SOURCE RECORDS section start

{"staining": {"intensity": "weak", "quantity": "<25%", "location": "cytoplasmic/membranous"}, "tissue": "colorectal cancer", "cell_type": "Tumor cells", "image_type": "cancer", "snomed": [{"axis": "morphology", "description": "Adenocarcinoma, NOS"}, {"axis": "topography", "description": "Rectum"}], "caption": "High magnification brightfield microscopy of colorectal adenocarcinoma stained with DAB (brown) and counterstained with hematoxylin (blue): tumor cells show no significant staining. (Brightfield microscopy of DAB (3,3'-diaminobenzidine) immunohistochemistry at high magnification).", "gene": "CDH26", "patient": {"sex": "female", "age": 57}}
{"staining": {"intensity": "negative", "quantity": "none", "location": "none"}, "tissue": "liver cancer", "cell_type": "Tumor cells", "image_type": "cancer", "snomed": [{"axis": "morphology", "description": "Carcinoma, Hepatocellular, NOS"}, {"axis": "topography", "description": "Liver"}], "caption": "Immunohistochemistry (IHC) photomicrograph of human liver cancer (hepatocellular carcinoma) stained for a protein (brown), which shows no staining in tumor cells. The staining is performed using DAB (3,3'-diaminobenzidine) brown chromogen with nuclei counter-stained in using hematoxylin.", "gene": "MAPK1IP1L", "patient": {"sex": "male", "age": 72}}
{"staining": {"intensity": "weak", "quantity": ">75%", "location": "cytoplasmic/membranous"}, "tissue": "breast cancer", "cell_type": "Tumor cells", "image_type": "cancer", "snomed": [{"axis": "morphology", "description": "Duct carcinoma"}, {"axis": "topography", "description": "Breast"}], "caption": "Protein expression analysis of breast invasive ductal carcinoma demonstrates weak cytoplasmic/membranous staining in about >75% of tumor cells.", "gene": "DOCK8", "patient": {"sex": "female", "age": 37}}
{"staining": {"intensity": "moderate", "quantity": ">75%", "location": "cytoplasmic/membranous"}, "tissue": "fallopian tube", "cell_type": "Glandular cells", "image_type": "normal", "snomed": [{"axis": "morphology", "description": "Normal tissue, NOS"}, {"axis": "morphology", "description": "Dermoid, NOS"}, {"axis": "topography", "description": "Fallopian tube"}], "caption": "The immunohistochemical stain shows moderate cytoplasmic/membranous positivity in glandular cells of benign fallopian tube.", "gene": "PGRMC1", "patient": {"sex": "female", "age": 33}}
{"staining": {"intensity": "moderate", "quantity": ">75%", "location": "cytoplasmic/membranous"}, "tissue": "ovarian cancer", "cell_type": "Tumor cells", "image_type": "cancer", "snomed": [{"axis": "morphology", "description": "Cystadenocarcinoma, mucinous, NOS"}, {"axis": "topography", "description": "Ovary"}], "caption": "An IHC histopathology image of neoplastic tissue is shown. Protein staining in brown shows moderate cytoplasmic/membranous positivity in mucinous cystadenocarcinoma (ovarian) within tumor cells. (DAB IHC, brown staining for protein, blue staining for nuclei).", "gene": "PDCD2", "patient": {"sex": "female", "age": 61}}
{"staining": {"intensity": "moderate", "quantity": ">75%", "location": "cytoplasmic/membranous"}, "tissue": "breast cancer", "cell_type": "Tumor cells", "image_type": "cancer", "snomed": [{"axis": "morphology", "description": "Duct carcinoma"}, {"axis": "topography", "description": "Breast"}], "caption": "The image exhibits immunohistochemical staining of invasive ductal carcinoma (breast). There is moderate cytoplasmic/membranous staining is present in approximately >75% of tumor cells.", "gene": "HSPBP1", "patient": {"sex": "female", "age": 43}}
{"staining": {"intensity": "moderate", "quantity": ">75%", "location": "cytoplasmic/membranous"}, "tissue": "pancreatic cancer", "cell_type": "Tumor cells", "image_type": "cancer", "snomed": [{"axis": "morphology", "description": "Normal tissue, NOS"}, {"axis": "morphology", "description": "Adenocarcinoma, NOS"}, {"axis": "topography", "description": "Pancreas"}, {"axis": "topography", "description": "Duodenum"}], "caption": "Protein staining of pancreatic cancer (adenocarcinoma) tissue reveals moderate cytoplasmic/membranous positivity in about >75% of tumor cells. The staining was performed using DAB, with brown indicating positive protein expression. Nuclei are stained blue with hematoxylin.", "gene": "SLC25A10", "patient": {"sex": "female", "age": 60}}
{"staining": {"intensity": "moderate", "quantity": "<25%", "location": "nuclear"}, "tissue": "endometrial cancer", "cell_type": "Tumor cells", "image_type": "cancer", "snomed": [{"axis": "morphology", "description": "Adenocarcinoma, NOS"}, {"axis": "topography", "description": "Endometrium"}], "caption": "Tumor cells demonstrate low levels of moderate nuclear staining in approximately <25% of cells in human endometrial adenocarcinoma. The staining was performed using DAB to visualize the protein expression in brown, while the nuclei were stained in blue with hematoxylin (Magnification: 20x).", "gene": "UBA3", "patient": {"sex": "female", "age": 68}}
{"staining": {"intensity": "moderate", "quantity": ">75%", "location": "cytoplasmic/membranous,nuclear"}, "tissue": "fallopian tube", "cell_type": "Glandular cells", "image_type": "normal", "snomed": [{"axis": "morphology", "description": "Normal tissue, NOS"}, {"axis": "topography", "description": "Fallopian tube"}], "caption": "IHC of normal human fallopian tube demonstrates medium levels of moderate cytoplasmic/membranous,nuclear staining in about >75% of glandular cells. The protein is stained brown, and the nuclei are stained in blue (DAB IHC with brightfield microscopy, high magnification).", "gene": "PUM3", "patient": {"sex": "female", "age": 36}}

SOURCE RECORDS section end

◆ **TASK INSTRUCTIONS**:
Repeat each entry exactly, so that nothing in the listing is lost.

◆ **EXERCISE OUTPUT**:
{"staining": {"intensity": "weak", "quantity": "<25%", "location": "cytoplasmic/membranous"}, "tissue": "colorectal cancer", "cell_type": "Tumor cells", "image_type": "cancer", "snomed": [{"axis": "morphology", "description": "Adenocarcinoma, NOS"}, {"axis": "topography", "description": "Rectum"}], "caption": "High magnification brightfield microscopy of colorectal adenocarcinoma stained with DAB (brown) and counterstained with hematoxylin (blue): tumor cells show no significant staining. (Brightfield microscopy of DAB (3,3'-diaminobenzidine) immunohistochemistry at high magnification).", "gene": "CDH26", "patient": {"sex": "female", "age": 57}}
{"staining": {"intensity": "negative", "quantity": "none", "location": "none"}, "tissue": "liver cancer", "cell_type": "Tumor cells", "image_type": "cancer", "snomed": [{"axis": "morphology", "description": "Carcinoma, Hepatocellular, NOS"}, {"axis": "topography", "description": "Liver"}], "caption": "Immunohistochemistry (IHC) photomicrograph of human liver cancer (hepatocellular carcinoma) stained for a protein (brown), which shows no staining in tumor cells. The staining is performed using DAB (3,3'-diaminobenzidine) brown chromogen with nuclei counter-stained in using hematoxylin.", "gene": "MAPK1IP1L", "patient": {"sex": "male", "age": 72}}
{"staining": {"intensity": "weak", "quantity": ">75%", "location": "cytoplasmic/membranous"}, "tissue": "breast cancer", "cell_type": "Tumor cells", "image_type": "cancer", "snomed": [{"axis": "morphology", "description": "Duct carcinoma"}, {"axis": "topography", "description": "Breast"}], "caption": "Protein expression analysis of breast invasive ductal carcinoma demonstrates weak cytoplasmic/membranous staining in about >75% of tumor cells.", "gene": "DOCK8", "patient": {"sex": "female", "age": 37}}
{"staining": {"intensity": "moderate", "quantity": ">75%", "location": "cytoplasmic/membranous"}, "tissue": "fallopian tube", "cell_type": "Glandular cells", "image_type": "normal", "snomed": [{"axis": "morphology", "description": "Normal tissue, NOS"}, {"axis": "morphology", "description": "Dermoid, NOS"}, {"axis": "topography", "description": "Fallopian tube"}], "caption": "The immunohistochemical stain shows moderate cytoplasmic/membranous positivity in glandular cells of benign fallopian tube.", "gene": "PGRMC1", "patient": {"sex": "female", "age": 33}}
{"staining": {"intensity": "moderate", "quantity": ">75%", "location": "cytoplasmic/membranous"}, "tissue": "ovarian cancer", "cell_type": "Tumor cells", "image_type": "cancer", "snomed": [{"axis": "morphology", "description": "Cystadenocarcinoma, mucinous, NOS"}, {"axis": "topography", "description": "Ovary"}], "caption": "An IHC histopathology image of neoplastic tissue is shown. Protein staining in brown shows moderate cytoplasmic/membranous positivity in mucinous cystadenocarcinoma (ovarian) within tumor cells. (DAB IHC, brown staining for protein, blue staining for nuclei).", "gene": "PDCD2", "patient": {"sex": "female", "age": 61}}
{"staining": {"intensity": "moderate", "quantity": ">75%", "location": "cytoplasmic/membranous"}, "tissue": "breast cancer", "cell_type": "Tumor cells", "image_type": "cancer", "snomed": [{"axis": "morphology", "description": "Duct carcinoma"}, {"axis": "topography", "description": "Breast"}], "caption": "The image exhibits immunohistochemical staining of invasive ductal carcinoma (breast). There is moderate cytoplasmic/membranous staining is present in approximately >75% of tumor cells.", "gene": "HSPBP1", "patient": {"sex": "female", "age": 43}}
{"staining": {"intensity": "moderate", "quantity": ">75%", "location": "cytoplasmic/membranous"}, "tissue": "pancreatic cancer", "cell_type": "Tumor cells", "image_type": "cancer", "snomed": [{"axis": "morphology", "description": "Normal tissue, NOS"}, {"axis": "morphology", "description": "Adenocarcinoma, NOS"}, {"axis": "topography", "description": "Pancreas"}, {"axis": "topography", "description": "Duodenum"}], "caption": "Protein staining of pancreatic cancer (adenocarcinoma) tissue reveals moderate cytoplasmic/membranous positivity in about >75% of tumor cells. The staining was performed using DAB, with brown indicating positive protein expression. Nuclei are stained blue with hematoxylin.", "gene": "SLC25A10", "patient": {"sex": "female", "age": 60}}
{"staining": {"intensity": "moderate", "quantity": "<25%", "location": "nuclear"}, "tissue": "endometrial cancer", "cell_type": "Tumor cells", "image_type": "cancer", "snomed": [{"axis": "morphology", "description": "Adenocarcinoma, NOS"}, {"axis": "topography", "description": "Endometrium"}], "caption": "Tumor cells demonstrate low levels of moderate nuclear staining in approximately <25% of cells in human endometrial adenocarcinoma. The staining was performed using DAB to visualize the protein expression in brown, while the nuclei were stained in blue with hematoxylin (Magnification: 20x).", "gene": "UBA3", "patient": {"sex": "female", "age": 68}}
{"staining": {"intensity": "moderate", "quantity": ">75%", "location": "cytoplasmic/membranous,nuclear"}, "tissue": "fallopian tube", "cell_type": "Glandular cells", "image_type": "normal", "snomed": [{"axis": "morphology", "description": "Normal tissue, NOS"}, {"axis": "topography", "description": "Fallopian tube"}], "caption": "IHC of normal human fallopian tube demonstrates medium levels of moderate cytoplasmic/membranous,nuclear staining in about >75% of glandular cells. The protein is stained brown, and the nuclei are stained in blue (DAB IHC with brightfield microscopy, high magnification).", "gene": "PUM3", "patient": {"sex": "female", "age": 36}}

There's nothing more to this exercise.